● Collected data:
+--
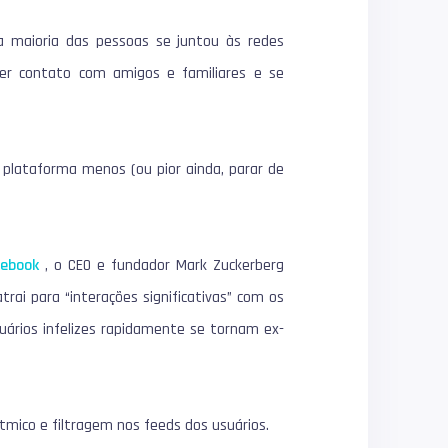
a maioria das pessoas se juntou às redes
nter contato com amigos e familiares e se
 plataforma menos (ou pior ainda, parar de
cebook
, o CEO e fundador Mark Zuckerberg
ai para “interações significativas” com os
ários infelizes rapidamente se tornam ex-
tmico e filtragem nos feeds dos usuários.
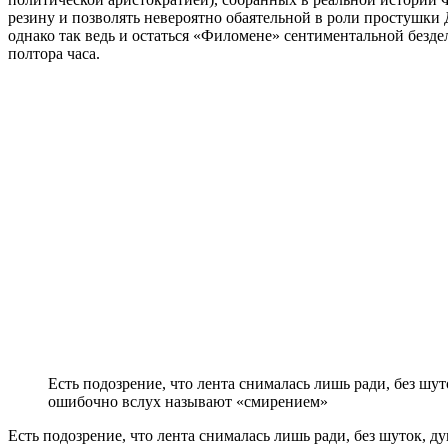
резину и позволять невероятно обаятельной в роли простушки
однако так ведь и остаться «Филомене» сентиментальной бездел
полтора часа.
Есть подозрение, что лента снималась лишь ради, без ш
ошибочно вслух называют «смирением»
Есть подозрение, что лента снималась лишь ради, без шуток,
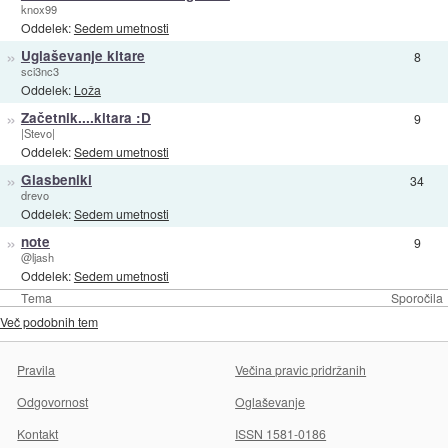
knox99
Oddelek:
Sedem umetnosti
»
Uglaševanje kitare
8
sci3nc3
Oddelek:
Loža
»
Začetnik....kitara :D
9
|Stevo|
Oddelek:
Sedem umetnosti
»
Glasbeniki
34
drevo
Oddelek:
Sedem umetnosti
»
note
9
@ljash
Oddelek:
Sedem umetnosti
Tema
Sporočila
Več podobnih tem
Pravila
Večina pravic pridržanih
Odgovornost
Oglaševanje
Kontakt
ISSN 1581-0186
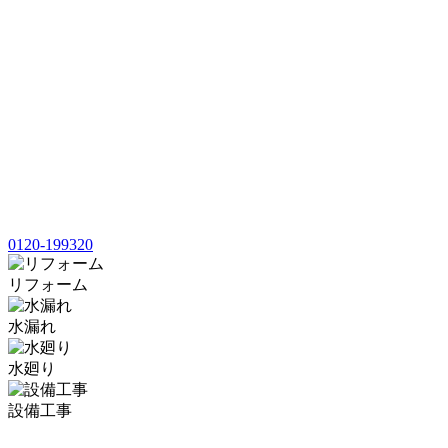
0120-199320
リフォーム
水漏れ
水廻り
設備工事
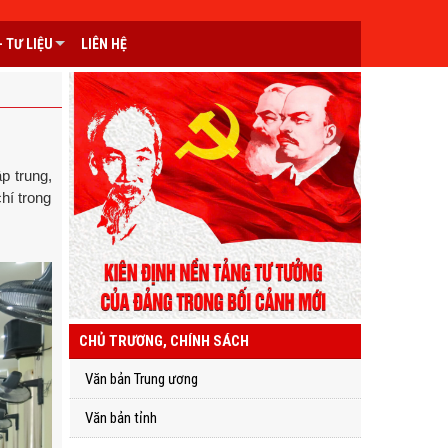
 TƯ LIỆU
LIÊN HỆ
p trung,
hí trong
CHỦ TRƯƠNG, CHÍNH SÁCH
Văn bản Trung ương
Văn bản tỉnh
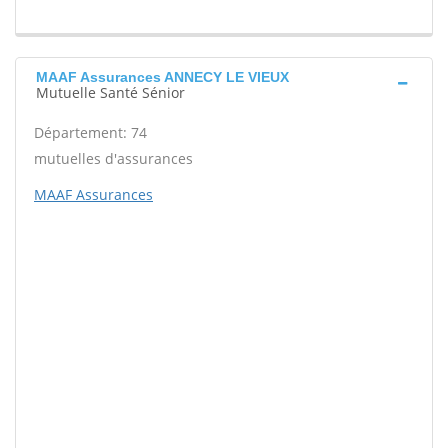
MAAF Assurances ANNECY LE VIEUX
Mutuelle Santé Sénior
Département: 74
mutuelles d'assurances
MAAF Assurances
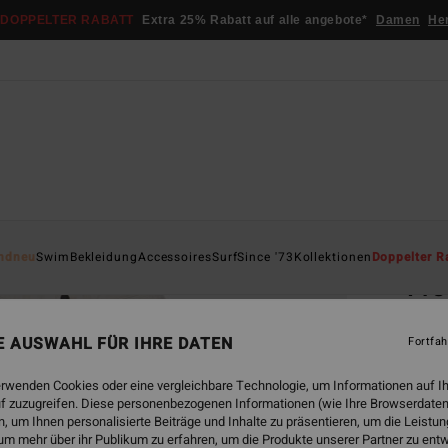
DOPPELTER RABATT
Extra 25% Rabatt auf alle angebote*
Damen
He
Startsei
ndneu
Swim
Bekleidung
Accessoires
Surf
Since '73
Kollektionen
Doppelter R
Fre
Fraue
NE AUSWAHL FÜR IHRE DATEN
Fortfah
€ 9
erwenden Cookies oder eine vergleichbare Technologie, um Informationen auf I
f zuzugreifen. Diese personenbezogenen Informationen (wie Ihre Browserdaten
 um Ihnen personalisierte Beiträge und Inhalte zu präsentieren, um die Leist
Farbe
um mehr über ihr Publikum zu erfahren, um die Produkte unserer Partner zu ent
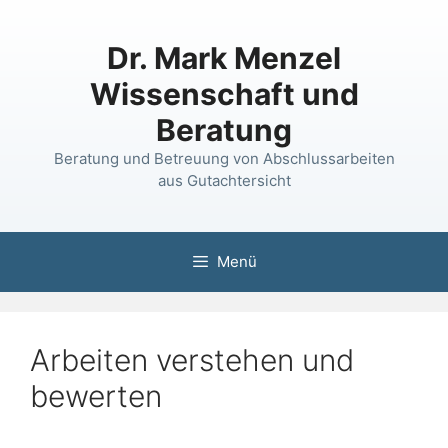
Springe
zum
Dr. Mark Menzel
Inhalt
Wissenschaft und
Beratung
Beratung und Betreuung von Abschlussarbeiten
aus Gutachtersicht
Menü
Arbeiten verstehen und
bewerten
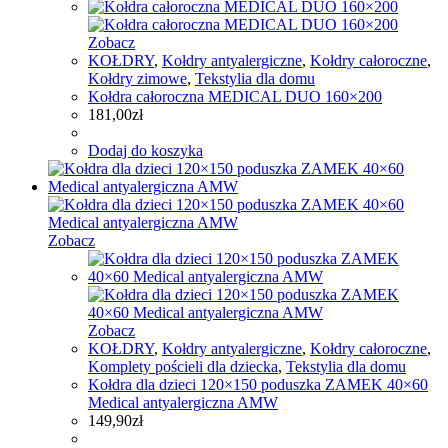
Zobacz
KOŁDRY
,
Kołdry antyalergiczne
,
Kołdry całoroczne
,
Kołdry zimowe
,
Tekstylia dla domu
Kołdra całoroczna MEDICAL DUO 160×200
181,00
zł
Dodaj do koszyka
Zobacz
Zobacz
KOŁDRY
,
Kołdry antyalergiczne
,
Kołdry całoroczne
,
Komplety pościeli dla dziecka
,
Tekstylia dla domu
Kołdra dla dzieci 120×150 poduszka ZAMEK 40×60
Medical antyalergiczna AMW
149,90
zł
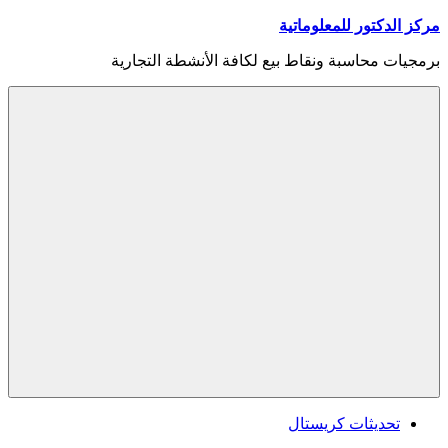
Skip
مركز الدكتور للمعلوماتية
to
content
برمجيات محاسبة ونقاط بيع لكافة الأنشطة التجارية
Menu
تحديثات كريستال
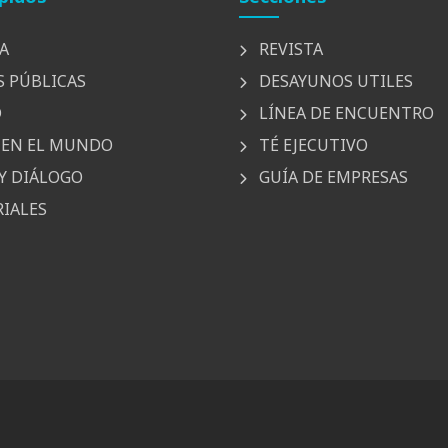
A
REVISTA
S PÚBLICAS
DESAYUNOS UTILES
D
LÍNEA DE ENCUENTRO
EN EL MUNDO
TÉ EJECUTIVO
Y DIÁLOGO
GUÍA DE EMPRESAS
IALES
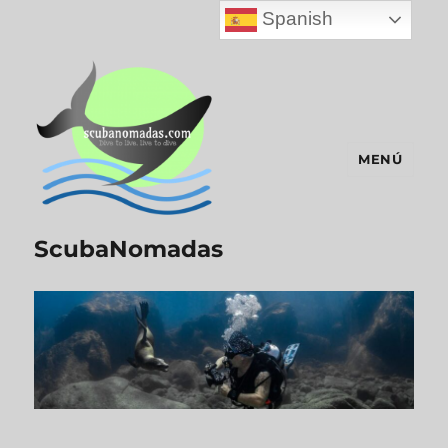
Spanish
MENÚ
ScubaNomadas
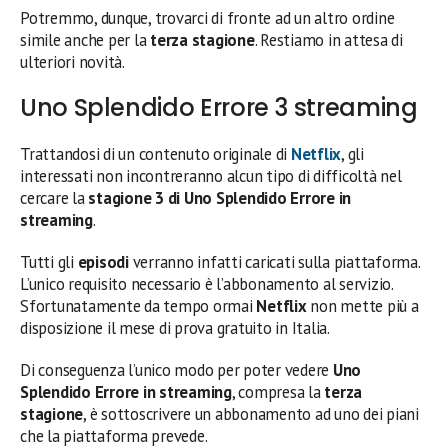
Potremmo, dunque, trovarci di fronte ad un altro ordine
simile anche per la
terza stagione
. Restiamo in attesa di
ulteriori novità.
Uno Splendido Errore 3 streaming
Trattandosi di un contenuto originale di
Netflix
, gli
interessati non incontreranno alcun tipo di difficoltà nel
cercare la
stagione 3 di Uno Splendido Errore in
streaming
.
Tutti gli
episodi
verranno infatti caricati sulla piattaforma.
L’unico requisito necessario è l’abbonamento al servizio.
Sfortunatamente da tempo ormai
Netflix
non mette più a
disposizione il mese di prova gratuito in Italia.
Di conseguenza l’unico modo per poter vedere
Uno
Splendido Errore in streaming
, compresa la
terza
stagione
, è sottoscrivere un abbonamento ad uno dei piani
che la piattaforma prevede.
+--
● What to work on: Reproduce the text of every record above line for line, without changing any wording. Leave the pictures out of your answer.

● Result for this exercise:
a maioria das pessoas se juntou às redes
nter contato com amigos e familiares e se
 plataforma menos (ou pior ainda, parar de
cebook
, o CEO e fundador Mark Zuckerberg
ai para “interações significativas” com os
ários infelizes rapidamente se tornam ex-
tmico e filtragem nos feeds dos usuários.
резину и позволять невероятно обаятельной в роли простушки
однако так ведь и остаться «Филомене» сентиментальной бездел
полтора часа.
Есть подозрение, что лента снималась лишь ради, без ш
ошибочно вслух называют «смирением»
Есть подозрение, что лента снималась лишь ради, без шуток,
knox99
Oddelek:
Sedem umetnosti
»
Uglaševanje kitare
8
sci3nc3
Oddelek:
Loža
»
Začetnik....kitara :D
9
|Stevo|
Oddelek:
Sedem umetnosti
»
Glasbeniki
34
drevo
Oddelek:
Sedem umetnosti
»
note
9
@ljash
Oddelek:
Sedem umetnosti
Tema
Sporočila
Več podobnih tem
Pravila
Večina pravic pridržanih
Odgovornost
Oglaševanje
Kontakt
ISSN 1581-0186
0120-199320
リフォーム
水漏れ
水廻り
設備工事
 TƯ LIỆU
LIÊN HỆ
p trung,
hí trong
CHỦ TRƯƠNG, CHÍNH SÁCH
Văn bản Trung ương
Văn bản tỉnh
MAAF Assurances ANNECY LE VIEUX
Mutuelle Santé Sénior
Département: 74
mutuelles d'assurances
MAAF Assurances
DOPPELTER RABATT
Extra 25% Rabatt auf alle angebote*
Damen
He
Startsei
ndneu
Swim
Bekleidung
Accessoires
Surf
Since '73
Kollektionen
Doppelter R
Fre
Fraue
NE AUSWAHL FÜR IHRE DATEN
Fortfah
€ 9
erwenden Cookies oder eine vergleichbare Technologie, um Informationen auf I
f zuzugreifen. Diese personenbezogenen Informationen (wie Ihre Browserdaten
 um Ihnen personalisierte Beiträge und Inhalte zu präsentieren, um die Leist
Farbe
um mehr über ihr Publikum zu erfahren, um die Produkte unserer Partner zu ent
Springe
zum
Dr. Mark Menzel
Inhalt
Wissenschaft und
Beratung
Beratung und Betreuung von Abschlussarbeiten
aus Gutachtersicht
Menü
Arbeiten verstehen und
bewerten
Zobacz
KOŁDRY
,
Kołdry antyalergiczne
,
Kołdry całoroczne
,
Kołdry zimowe
,
Tekstylia dla domu
Kołdra całoroczna MEDICAL DUO 160×200
181,00
zł
Dodaj do koszyka
Zobacz
Zobacz
KOŁDRY
,
Kołdry antyalergiczne
,
Kołdry całoroczne
,
Komplety pościeli dla dziecka
,
Tekstylia dla domu
Kołdra dla dzieci 120×150 poduszka ZAMEK 40×60
Medical antyalergiczna AMW
149,90
zł
Skip
مركز الدكتور للمعلوماتية
to
content
برمجيات محاسبة ونقاط بيع لكافة الأنشطة التجارية
Menu
تحديثات كريستال
A
REVISTA
S PÚBLICAS
DESAYUNOS UTILES
D
LÍNEA DE ENCUENTRO
EN EL MUNDO
TÉ EJECUTIVO
Y DIÁLOGO
GUÍA DE EMPRESAS
IALES
Spanish
MENÚ
ScubaNomadas
Potremmo, dunque, trovarci di fronte ad un altro ordine
simile anche per la
terza stagione
. Restiamo in attesa di
ulteriori novità.
Uno Splendido Errore 3 streaming
Trattandosi di un contenuto originale di
Netflix
, gli
interessati non incontreranno alcun tipo di difficoltà nel
cercare la
stagione 3 di Uno Splendido Errore in
streaming
.
Tutti gli
episodi
verranno infatti caricati sulla piattaforma.
L’unico requisito necessario è l’abbonamento al servizio.
Sfortunatamente da tempo ormai
Netflix
non mette più a
disposizione il mese di prova gratuito in Italia.
Di conseguenza l’unico modo per poter vedere
Uno
Splendido Errore in streaming
, compresa la
terza
stagione
, è sottoscrivere un abbonamento ad uno dei piani
che la piattaforma prevede.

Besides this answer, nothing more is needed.